What you're suggesting here is simply a pre-computation of a portion of
the acceptable paths.  It has a significant disadvantage in that it is
not capable of authenticating all of the possible authenticatable paths.
   We certainly see some bizarre (but valid!) paths in the core at
various times, especially during flappage.  How do you propose to deal
with them with your system?

Do you propose to reject them?  If so, you are now violating the earlier
mandate of not damaging current connectivity.

If you do not reject them, then how do you reject the Bad Guy's routes?


>>- Replay attacks on any of the above
> 
> 
> unclear on the relevance of this but i'd like to see more.


Very simply, any BGP advertisement (or portion of an advertisement) can
always be re-injected into BGP sometime later by the Bad Guy, anywhere
they have access into the BGP mesh.  The Bad Guy can even replay
certificates and such.


>>- Must demonstrate that the AS path is authentic (i.e., not forged)
>>
>>	If you cannot authenticate the entire AS path, then all you know
>>	is that someone out there wants you to send traffic to them.  	
>>	Any unauthenticated portions of the AS path could easily be
>>	forgeries and cover up AS path hackery.
> 
> 
> sure.  we see this from time to time in our data.  and as i mentioned
> above, there's no reason you can't decomposed your path regexps into
> several segements so as to constrain the valid paths.  there are far
> fewer paths through the internet than most people think.


Through the Tier 1 core, yes, to be sure.  However, the paths that the
core sees through the remainder of the net can get VERY interesting.


>>- Must demonstrate that the origin is authorized to advertise a prefix
>>
>>	Even if the AS path is authenticated, it doesn't mean that I
>>	have a right to advertise that space.
> 
> 
> it would be good to do this, but we don't do anything like this now
> and i disagree that a future solution would be required to do this.

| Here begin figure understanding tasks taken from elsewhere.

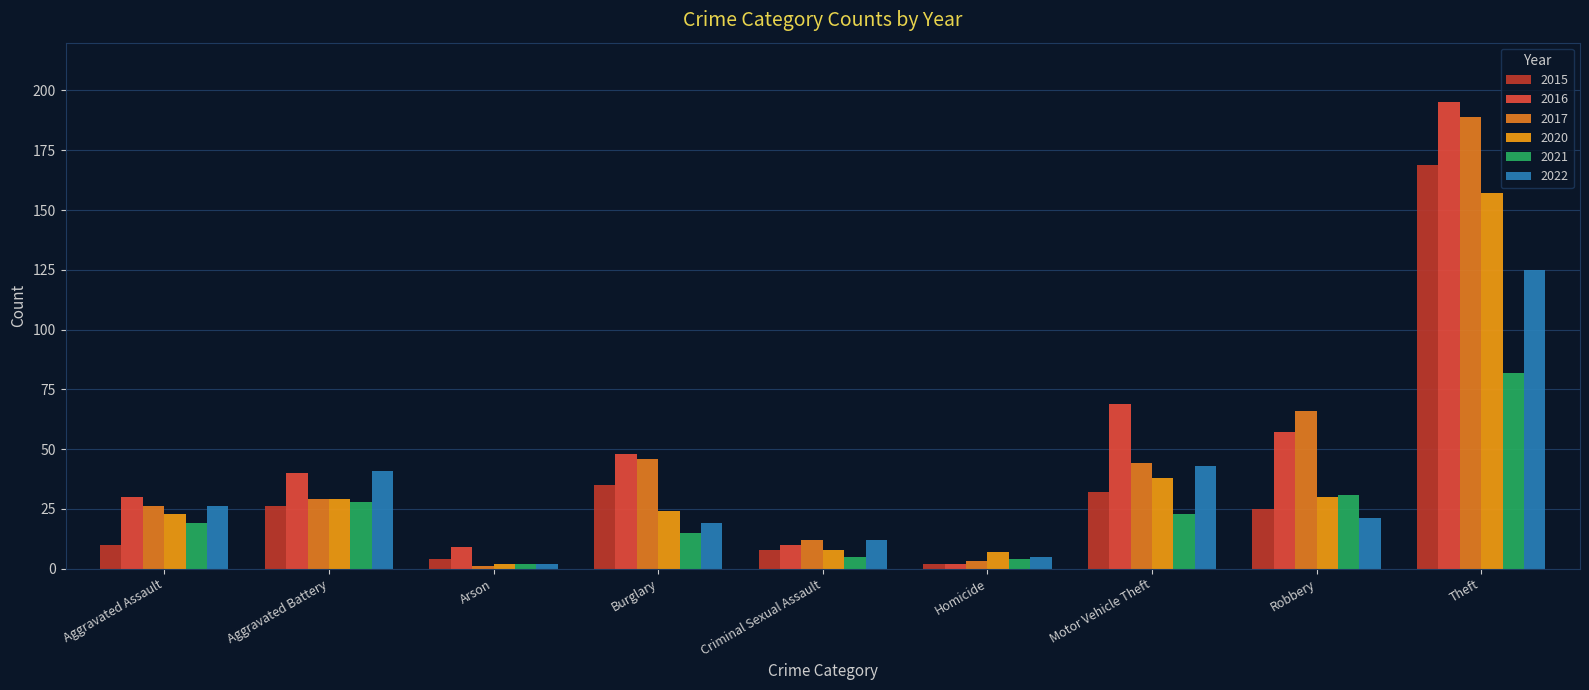

What is the total value across all series at Arson?

20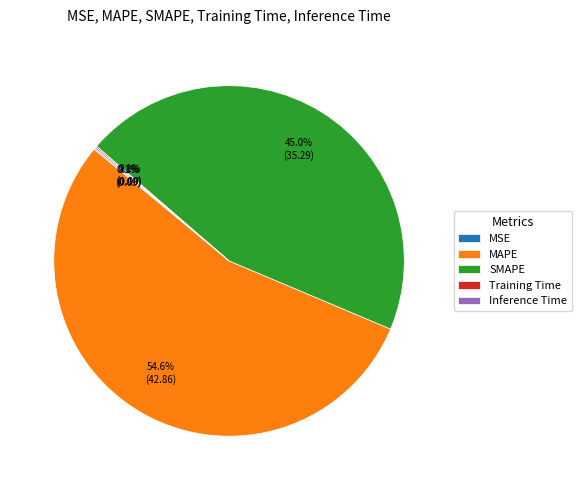

What is the majority slice?

MAPE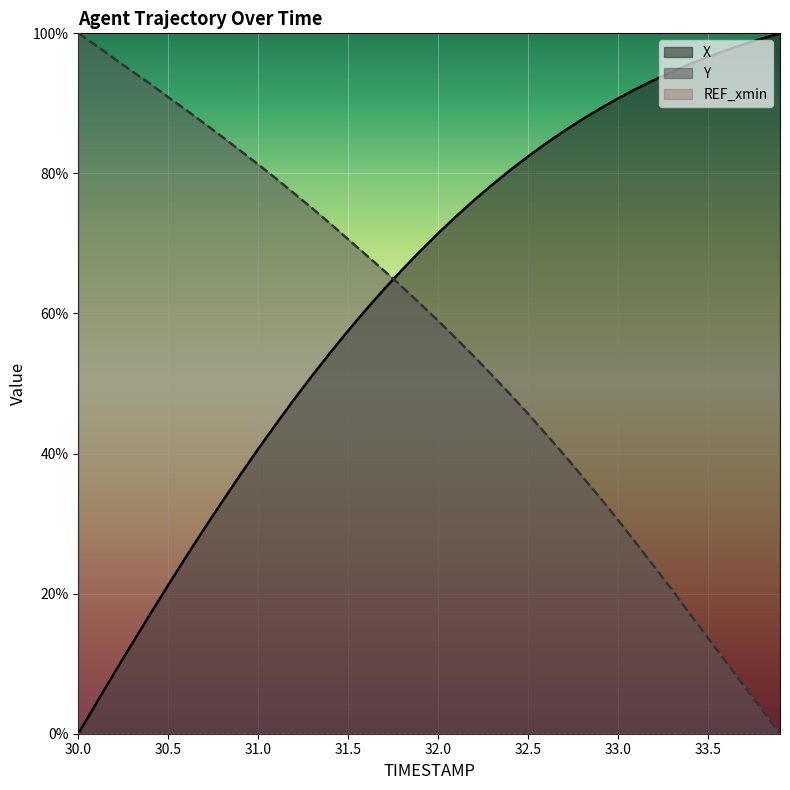

Reading left to right, extract all data points from this chart.

X: 30.0=0.0	30.1=4.3	30.2=8.7	30.3=12.9	30.4=17.1	30.5=21.2	30.6=25.3	30.7=29.3	30.8=33.1	30.9=37.0	31.0=40.7	31.1=44.2	31.2=47.8	31.3=51.1	31.4=54.4	31.5=57.5	31.6=60.6	31.7=63.5	31.8=66.2	31.9=68.9	32.0=71.4	32.1=73.9	32.2=76.2	32.3=78.4	32.4=80.5	32.5=82.4	32.6=84.3	32.7=86.0	32.8=87.7	32.9=89.2	33.0=90.7	33.1=92.1	33.2=93.3	33.3=94.5	33.4=95.6	33.5=96.6	33.6=97.6	33.7=98.4	33.8=99.2	33.9=100.0
Y: 30.0=100.0	30.1=98.2	30.2=96.4	30.3=94.6	30.4=92.8	30.5=90.9	30.6=89.0	30.7=87.1	30.8=85.2	30.9=83.3	31.0=81.3	31.1=79.2	31.2=77.1	31.3=75.0	31.4=72.8	31.5=70.6	31.6=68.3	31.7=66.1	31.8=63.8	31.9=61.4	32.0=59.0	32.1=56.4	32.2=53.8	32.3=51.2	32.4=48.5	32.5=45.7	32.6=42.8	32.7=39.8	32.8=36.8	32.9=33.7	33.0=30.5	33.1=27.2	33.2=23.9	33.3=20.6	33.4=17.1	33.5=13.7	33.6=10.3	33.7=6.8	33.8=3.4	33.9=0.0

Great.  What is your prefix please?  I'd like to steal your address
space.  Without this, anyone who is a legit member of the BGP mesh can
steal ANYONE's space.  And what's worst about this is that this is the
failure mode that most of the accidents fall into.  AS 7007 anyone?


>>- Must be reasonably secure, and thus will involve some amount of
>>crypto
> 
> 
> sure.  signed prefix-filter list distributed from a trusted source.

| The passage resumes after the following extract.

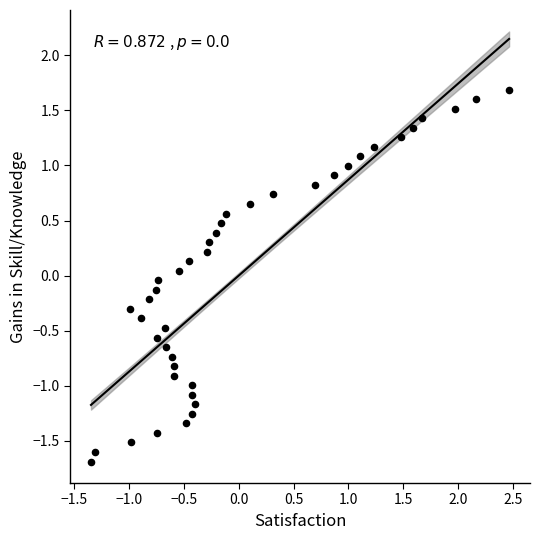

What is the range of Y values (max minus min)?

3.4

That would violate the earlier requirement that we not have a single
point of failure.  Any single trusted source can be DoS'ed off of the
net effectively forever.

BTW, if we go down this path, how do we expect to get people to
participate.  As noted before, the IRR's have not been an overwhelming
success.  How do we get everyone to register their topology with the
trusted source?  If UUnet decides not to register, is everyone going to
start dropping paths through them?


> let several organizations calculate and distribute them.  an
> inverse-bogons.  


That gives only a list of the currently routable prefixes.  It does
nothing to tie those prefixes to their correct origins or real paths to
get to those origins.


>>- A distributed means of getting authorization information.  Since
>>address space can be delegated in a hierarchical fashion, this mechanism
>>must be able represent that hierarchy, down to the origin AS level.
>>- A distributed means of getting certificate information to authenticate
>>each step on the AS path.
> 
> <snip the rest>
> 
> see, here's where you've added potentially unnecessary complexity.

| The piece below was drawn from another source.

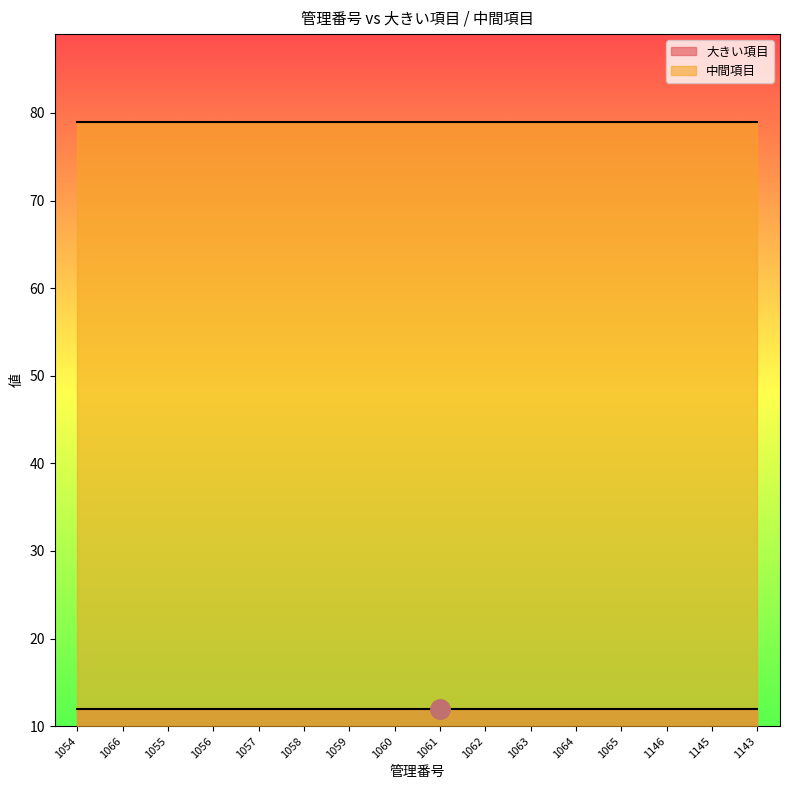

Does the chart have visible grid lines?

No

Tell me what requirements we can relax.  So far, I don't see it.  As you
may or may not know, I'm usually the first in line when it comes to
pragmatic solutions.


> i think that the sbgp and sobgp proposals are great.  they're just
> like IPv6:  full of well-meaning, complicated engineering that doesn't
> offer great migration paths and doesn't address a burning need among
> network operators.  as such, they're not getting much traction, not
> surprisingly.
> 
> if tony is right that only the full solution will work, and that no
> heuristic that dramatically reduces the problem space will work, then
> we are probably stuck with no solution for the time being.  


Well, if most folks feel like you do, yes, I guess we WILL have to wait
for our version of 9/11 too.

;-(


> transit providers *still* don't see value in authenticating prefixes
> because they don't feel the pain of the hijacks.  and the people who
> do feel that pain *still* haven't decided that preventing hijacking by
> means of authenticating routes is something they're willing to pay
> extra for.  so, like everything else on the $5/mb/s gige-port
> internet, we get what we pay for and the lowest common denominator is
> more or less required to stay in business (for now).


In fact, I know for certain that this is not true.  Some transit
providers are actually concentious folks who (between caring for their
infant son ;-) actually help out their customers by backtracking hijacks.

I submit, rather, that the transit providers have not yet seen the right
alignment of a unified, effective solution that comes at a sane cost,
that is implementable and deployable in a rational way.  This suggests
that our work item is really:

	- reach consensus on the technical solution
	- implement
	- provide clear understanding of operational requirements and
	  deployment plans

If I'm missing something, I'd dearly love a clue.